All best and happy Saturday,


>From the insect article:

"A key problem for complex systems is achieving resilience through their (often nonlinear) interactions between components. Social insect colonies are natural examples of highly scalable systems that achieve homeostatic self-regulation based on local interactions. We describe a “functional core model” that we identified in three different insect societies (wasps, ants, and honey bees). This core model is based on self-regulation through a shared (limited) substance that works as an information center and as a buffer system simultaneously. This system has several adaptive properties, as it is robust against environmental disturbances and insensitive against parameter changes. Finding such a “common core model” is of high significance in understanding the discrete transitions from individuality to sociality in several animal species through convergent evolution."

From: NetBehaviour <netbehaviour-bounces at lists.netbehaviour.org> on behalf of Patrick Lichty <lists at voyd.com>
Sent: Wednesday, December 11, 2019 6:01 AM
To: netbehaviour at lists.netbehaviour.org <netbehaviour at lists.netbehaviour.org>
Subject: Re: [NetBehaviour] any thoughts about "Comedian"?

Mainly, this is Cattelan in fine form. Taking the Duchampian approach to the art market is fine, except for the sales amount.
In some ways, the gesture is a bit of a problem based on this, but on the other hand, perhaps Cattelan nails the critique in doing so.
Dan Detuna's eating of the banana was good but expected, and the scrawl about Epstein just seemed purely tactical.
The iterations of derivatives is amusing, but in so doing, I think that it shows the frustrations about the art world, its level of hypercapitalization, hyperprofessionalism, hypermarketing, and in my opinion, I feel it is a harbinger of a correction in the next few years if not sooner.

Good on Cattelan for showing the Emperor's clothes, and selling them to him. It was a good Duchampian crit on the current state of the art world.
And don't get me wrong, there is nothing wrong with selling art, but as Lovink's new anthology on design states, and Schnayer's book, Boom both talk about is that the art world have changed so much in the past 15 years, and I share Marc's differences regarding the dominance of the neoliberal influence in it.  As some of my students tell me, their first impulse is to shape their practices to the market even before their vision is formed.  I find this perverse.
I don't think the canary in the coal mine will shut it down as long as the bosses figure there is still coal to mine.
And maybe this is a bad metaphor; perhaps we should urge shutting down the coal mine in favor of sustainable and renewable models.
Just metaphors.

On Tue, 10 Dec 2019 18:21:35 +0000, Max Herman via NetBehaviour <netbehaviour at lists.netbehaviour.org> wrote:

Hi all,

I'm wondering if this art work can be mapped usefully or helpfully by a network hypothesis, as I'm trying to do vis-a-vis the Mona Lisa in "The Work of Art in the Age of Network Reproduction."

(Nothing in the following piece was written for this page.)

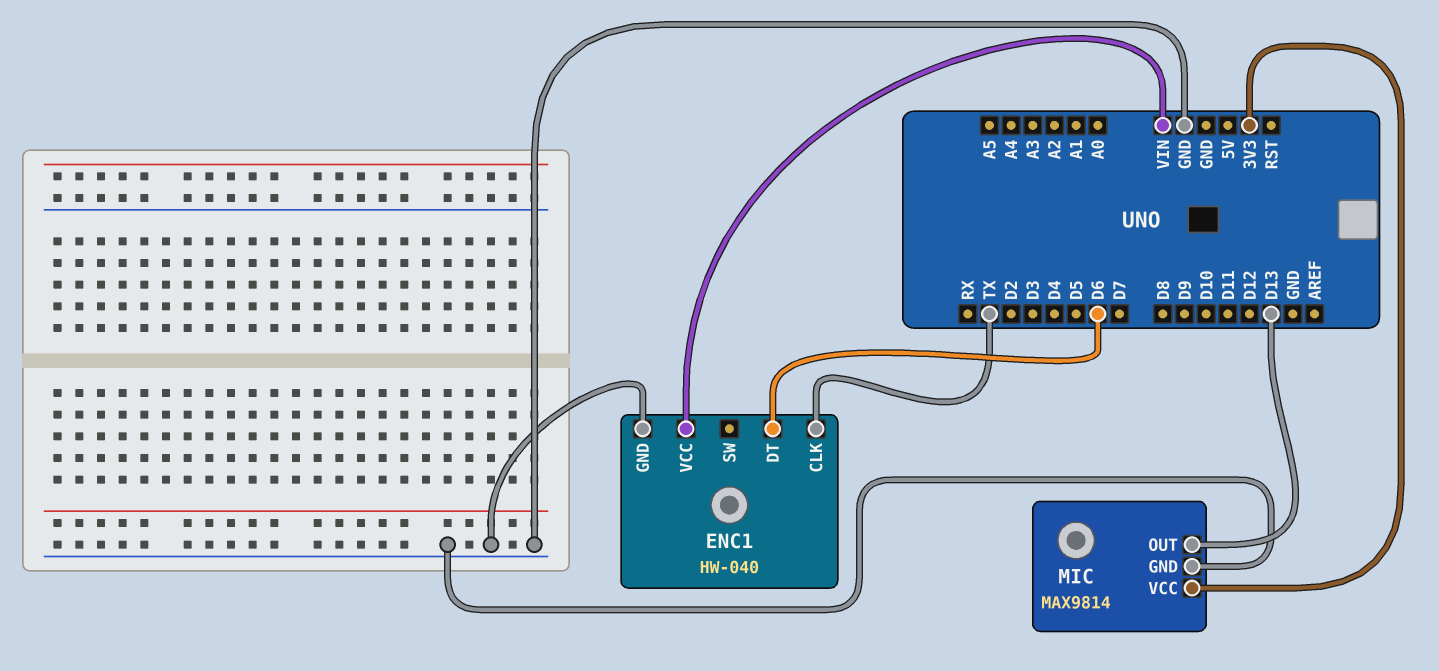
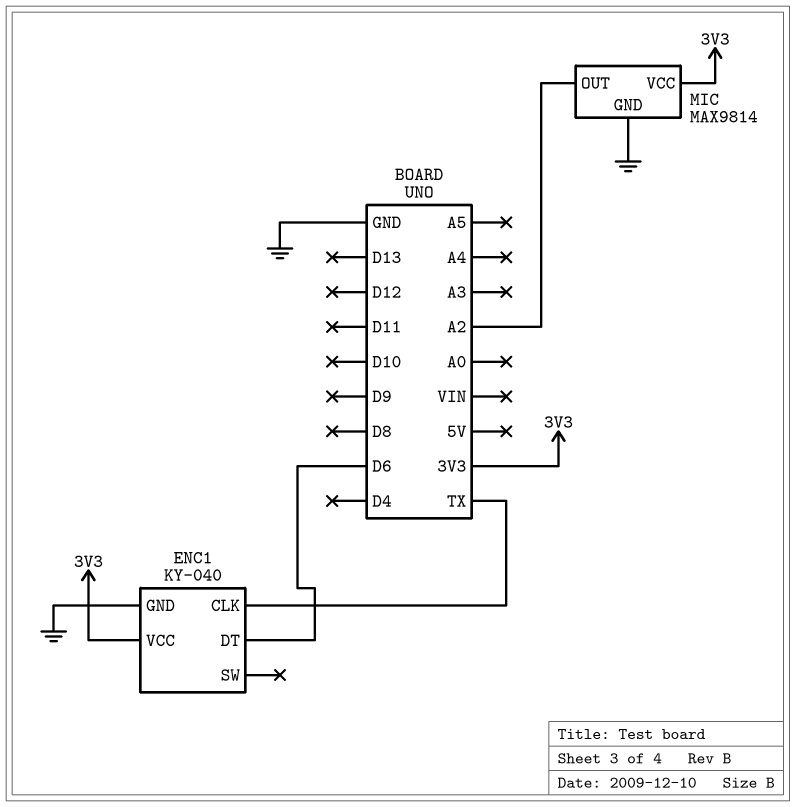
ENC1: HW-040 -> KY-040
ENC1 pin VCC: VIN -> 3V3
MIC pin OUT: D13 -> A2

It does seem that the work is fundamentally designed to create ripples across media networks and society, in myriad forms like conversation, criticism, tweets, selfies, high-fives, etc.  Maybe the price is designed to give the artist three years of living expenses.  The duct tape represents the cheapest and most obvious way to "affix" an object to a location ( or as Stevens says, "let the lamp affix its beam").

Bananas represent empire, colonialism, and injustice (as in a banana republic), mass consumption, food networks, deforestation, racism (as when thrown onto football pitches), phallocentrism, poverty, etc.

When a banana is opened and consumed, you have a waste product -- a peel.  When someone steps on a peel and slips, that's a system intervention of a comic sort (though it's also a huge danger of severe brain injury).  Comedy is a staged performance where conflict and danger are resolved peacefully, without death as in the case of tragedy, with the participants laughing and feeling relief, a rescue from disaster and absolution from the guilt of unacknowledged wrongdoing.  Comedians are people who try to make comedy, not just the ones who succeed.

Has this all already been said?  Maybe so!  Does it relate to "Distant Feelings"?  I think there is a correlation that reflects very well on Abrahams' work.  It's not so much the object, but the network flow in time in which the process indicated by the object occurs and has or doesn't have influence.  I think it also relates to the Mona Lisa, in that Leonardo is also hoping to help make better possible futures more possible.